I've been thinking the same thing actually. A bit from left field but these Abu Alphamar combos don't seem too bad and a quick search on Google found some positive comments from owners.

http://www.rayannes.com.au/daiwa-sh...d/abu-alphamar-overhead-combos-from-only-229/

Still undecided as $ is a bit tight at the moment but wouldn't mind getting one of these combos in the future.

Any Alphamar owners/users out there?

Marty


----------



## WayneD (Jul 11, 2006)

Abu 6500C3. Bulletproof.


----------



## kayakone (Dec 7, 2010)

cjbfisher said:


> ..........my loins are moistened.
> Chris


Too much detail!


----------



## sbd (Aug 18, 2006)

I have a TLD15, TLD20 & TLD50, however...

Me, I'd buy a jig rod, PE3-4 if you're gunna use it from the yak. Nice and short (both mine are around 5'6"), heaps 'a grunt but retains some finesse, useful for boats too, I use mine for jigging, live baiting, trolling & throwing big plastics and poppers. Least stuffaround on the yak would be a quality thread line, pairs nicely with the jig rod & will land anything you're lucky enough to hook, you've probably already got a suitable reel in your kit. Much more waterproof than a TLD too.

That's me though.


----------



## ArWeTherYet (Mar 25, 2007)

WayneD said:


> Abu 6500C3. Bulletproof.


That would be my pick for anything up to 10kgs, which is bigger than anything I ever catch  .

I'm not fussed on the TLD's on a kayak, too heavy and wide, but the good narrow spooled jobbies are pretty expensive.


----------



## weapon (Dec 9, 2007)

Have an ABU6500 and TLD 15, prefer......Avet SX as its small, metal, light and a better handle than the ABU.


----------



## cheaterparts (Jul 3, 2010)

cjbfisher said:


> BCF have got a couple of combos on special ATM. Penn 330 GTI for $139 for club members, and a TLD25 for $199.
> Anyone use the Penn outfits, and if so, what are they like?
> Thanks,
> Chris


I use early penn OHs for my gummy rods and they are bullet proof - less shiney than a lot of new reels but have good line capacity fairly good drags ( that are both easy to replace and are cheap )

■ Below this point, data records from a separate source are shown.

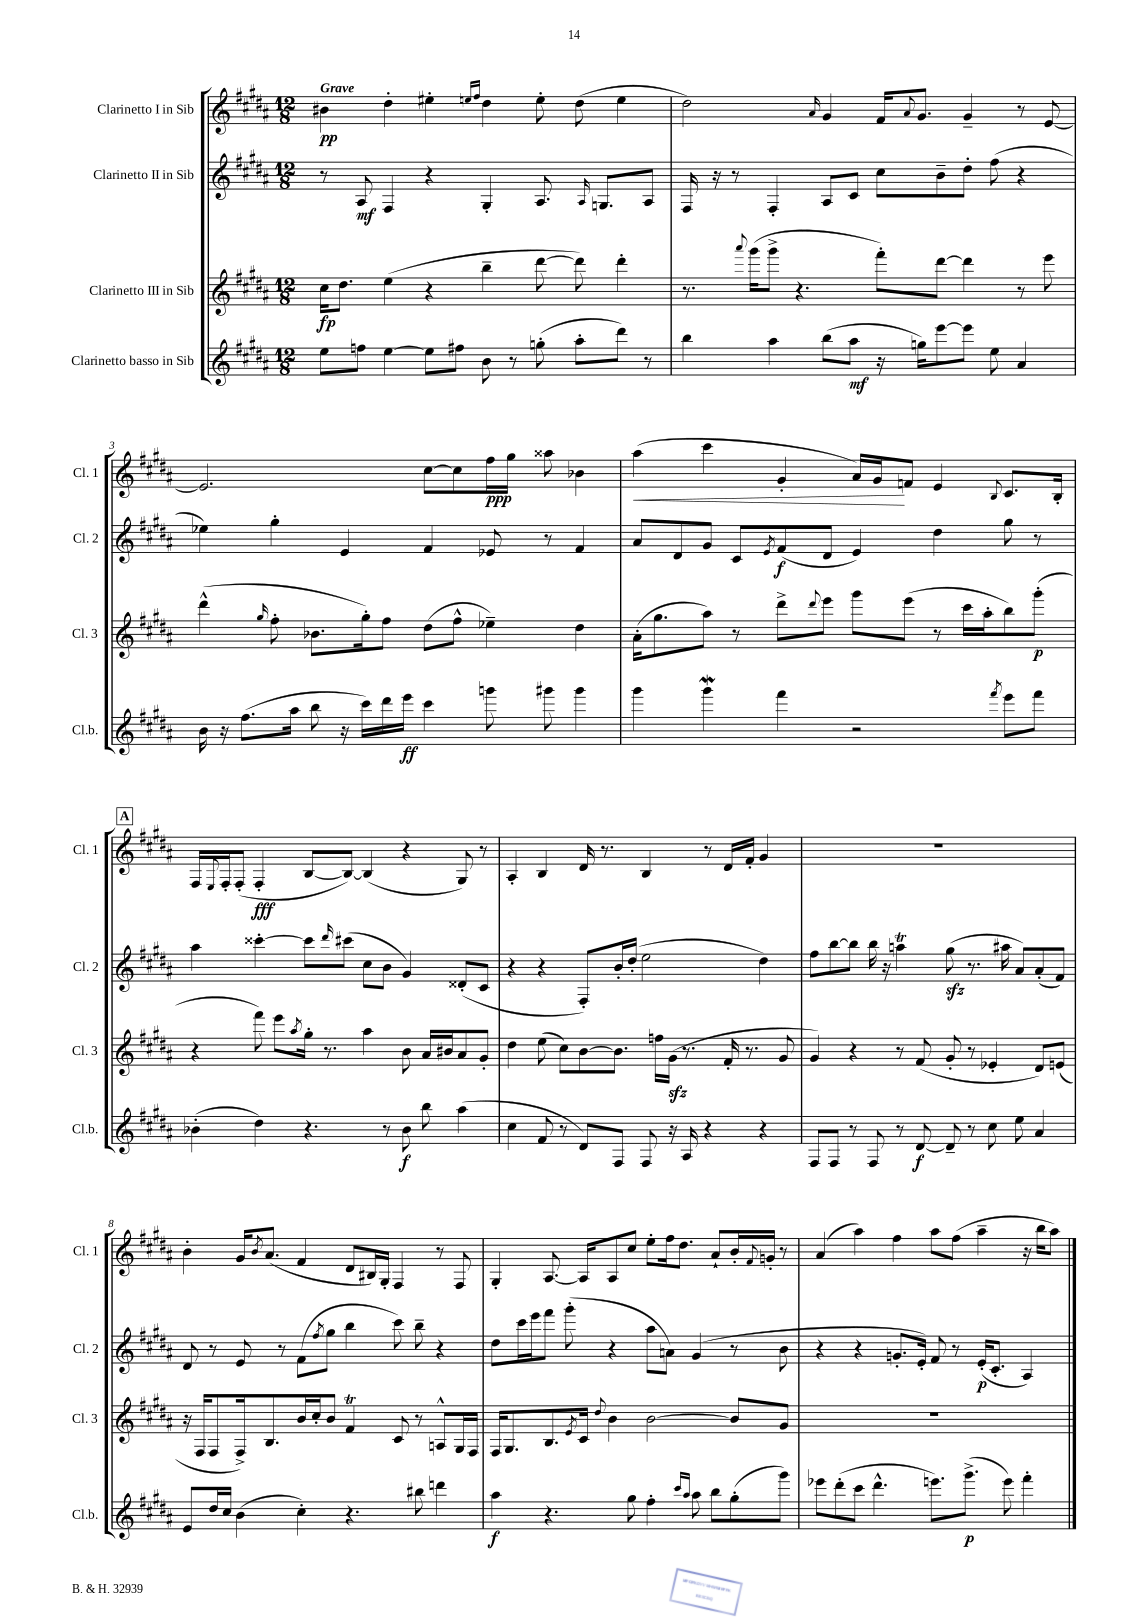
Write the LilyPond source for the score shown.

<<
\new StaffGroup <<
\new Staff = "s0" \with { instrumentName = "Clarinetto I in Sib" shortInstrumentName = "Cl. 1" } {
    \clef treble \key b \major \numericTimeSignature \time 12/8 \tempo "Grave"
    bis'4\pp dis''4-. eis''4-. \grace { e''16 fis''16 } dis''4 e''8-. dis''8( e''4 |
    dis''2) \grace { ais'16 } gis'4 fis'16 \appoggiatura { ais'8 } gis'8. gis'4-- r8 e'8~ |
    e'2. cis''8~ cis''8 fis''16\ppp gis''16 aisis''8 bes'4 |
    ais''4\<( cis'''4 gis'4-. ais'16) gis'16\! f'8 e'4 \appoggiatura { b8 } cis'8. b16-. |
    \mark \markup { \box "A" } fis16 \appoggiatura { e8 } fis16-. fis8-.( fis4-.\fff b8~ b8~) b4( r4 gis8) r8 |
    ais4-. b4 dis'16 r8. b4 r8 dis'16 fis'16-. gis'4 |
    R1. |
    b'4-. gis'16 \acciaccatura { b'8 } ais'8.( fis'4 dis'8 bis16) gis16-. fis4 r8 fis8 |
    gis4-. ais8.~ ais16 ais8 cis''8 e''8-. fis''16 dis''8. ais'8-! b'16-. \appoggiatura { fis'8 } g'16-. r8 |
    ais'4( ais''4) fis''4 ais''8 fis''8( ais''4-- r16 b''16 ais''8) \bar "|." |
}
\new Staff = "s1" \with { instrumentName = "Clarinetto II in Sib" shortInstrumentName = "Cl. 2" } {
    \clef treble \key b \major \numericTimeSignature \time 12/8
    r8 ais8\mf fis4 r4 gis4-. ais8. \grace { ais16 } g8. ais8 |
    fis16 r16 r8 fis4-. ais8 cis'8 cis''8 b'8-- dis''8-. fis''8( r4 |
    ees''4) gis''4-. e'4 fis'4 ees'8 r8 fis'4 |
    ais'8 dis'8 gis'8 cis'8 \acciaccatura { e'8 } fis'8\f( dis'8 e'4) dis''4 gis''8 r8 |
    \mark \markup { \box "A" } ais''4 cisis'''4~-. cisis'''8 \grace { dis'''16 } cis'''8( cis''8 b'8 gis'4) disis'8-.( cis'8 |
    r4 r4 fis8-.) b'16-. dis''16-.( e''2 dis''4) |
    fis''8 b''8~ b''8 b''16 r16 a''4\trill gis''8\sfz( r8. ais''16 ais'8) ais'8-.( fis'8) |
    dis'8 r8 e'8 r8 fis'8( \acciaccatura { fis''8 } gis''8 b''4 cis'''8) b''8-- r4 |
    dis''8 cis'''16 e'''16 fis'''8 gis'''8-.( r4 ais''8 a'8) gis'4( r8 b'8 |
    r4 r4 g'8.-. e'16-.) fis'8 r8 e'16-.\p( cis'8.-. ais4) \bar "|." |
}
\new Staff = "s2" \with { instrumentName = "Clarinetto III in Sib" shortInstrumentName = "Cl. 3" } {
    \clef treble \key b \major \numericTimeSignature \time 12/8
    cis''16\fp dis''8. e''4( r4 b''4-- dis'''8~ dis'''8) dis'''4-. |
    r8. \appoggiatura { ais'''8 } gis'''16( gis'''8-> r4. fis'''8-.) dis'''8~ dis'''4 r8 e'''8 |
    dis'''4-^( \grace { gis''16 } fis''8-. bes'8. gis''16-.) fis''8 dis''8( fis''8-^ ees''4--) dis''4 |
    ais'16-.( gis''8. ais''8) r8 dis'''8-> \appoggiatura { dis'''8 } e'''8 gis'''8 e'''8( r8 cis'''16 ais''16-. b''8) gis'''8-.\p( |
    \mark \markup { \box "A" } r4 fis'''8) e'''8 \acciaccatura { ais''8 } gis''16-. r8. ais''4 b'8 ais'16 bis'16 ais'8 gis'8-. |
    dis''4 e''8( cis''8) b'8~ b'8. f''16 gis'16\sfz( r8. fis'16-. r8. gis'8 |
    gis'4) r4 r8 fis'8( gis'8-. r8 ees'4-. dis'8) e'8( |
    r16 fis16 fis8 fis16->) b8. b'16 cis''16-. b'8 fis'4\trill cis'8 r8 a8-^ gis16 fis16 |
    fis16 gis8. b8. \acciaccatura { e'8 } cis'16 \appoggiatura { dis''8 } b'4 b'2~ b'8 gis'8 |
    R1. \bar "|." |
}
\new Staff = "s3" \with { instrumentName = "Clarinetto basso in Sib" shortInstrumentName = "Cl.b." } {
    \clef treble \key b \major \numericTimeSignature \time 12/8
    e''8 f''8 e''4~ e''8 fis''8 b'8 r8 g''8-.( ais''8-. dis'''8) r8 |
    b''4 ais''4 b''8( ais''8\mf r16 g''16) e'''8~ e'''8 e''8 ais'4 |
    b'16 r16 fis''8.( ais''16 b''8 r16 cis'''16) dis'''16 e'''16\ff cis'''4 g'''8 gis'''8 gis'''4 |
    gis'''4 gis'''4\mordent fis'''4 r2 \acciaccatura { fis'''8 } e'''8 fis'''8 |
    \mark \markup { \box "A" } bes'4-.( dis''4) r4. r8 bes'8\f b''8 ais''4( |
    cis''4 fis'8 r8 dis'8) fis8 fis8 r16 ais16 r4 r4 |
    fis8 fis8 r8 fis8 r8 dis'8~\f dis'8-- r8 cis''8 e''8 ais'4 |
    e'8 dis''16 cis''16 b'4( cis''4-.) r4. bis''8 d'''4 |
    ais''4\f r4. gis''8 fis''4-. \grace { cis'''16 ais''16 } ais''8 b''8 gis''8-.( gis'''8) |
    ees'''8 dis'''8-.( cis'''8 dis'''4.-^ e'''8.) gis'''8.->\p( e'''8) fis'''4-. \bar "|." |
}
>>
>>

the reels I use most for my heavier yak rods are the penn 100 surfmaster 
http://store.scottsbt.com/PennParts/Ree ... n100M.aspx
although my reels have the earlier brass spools - my guess made in the early 70s

and 501 jigmaster 
http://store.scottsbt.com/PennParts/Ree ... nn501.aspx
again I use the earlier brass spool and it fits 300 meters of 20 lb mono

these are not level line units but at $ 50 - $ 60 second hand off ebay for bullet proof kayak reels they are perfect
no sh!tty bearings to get salt effected - easy to service or rebuild and the parts are cheap









servicing and rebuilding penn OHs are easy and it doesn't matter what size they are almost the same 
in constuction
the larger reel in the pic ( a bit big for yakking with ) is a 12/0 senator from the 60s - to rebuild that cost me in parts a bit over $100 delivered , a full set of drags carbons and steels , a full set of new screws , 1 new cromed brass ring for the opp side from the handle

I'm not sure what the later penn reels are like ( made in China ) but the early stuff is better than good


----------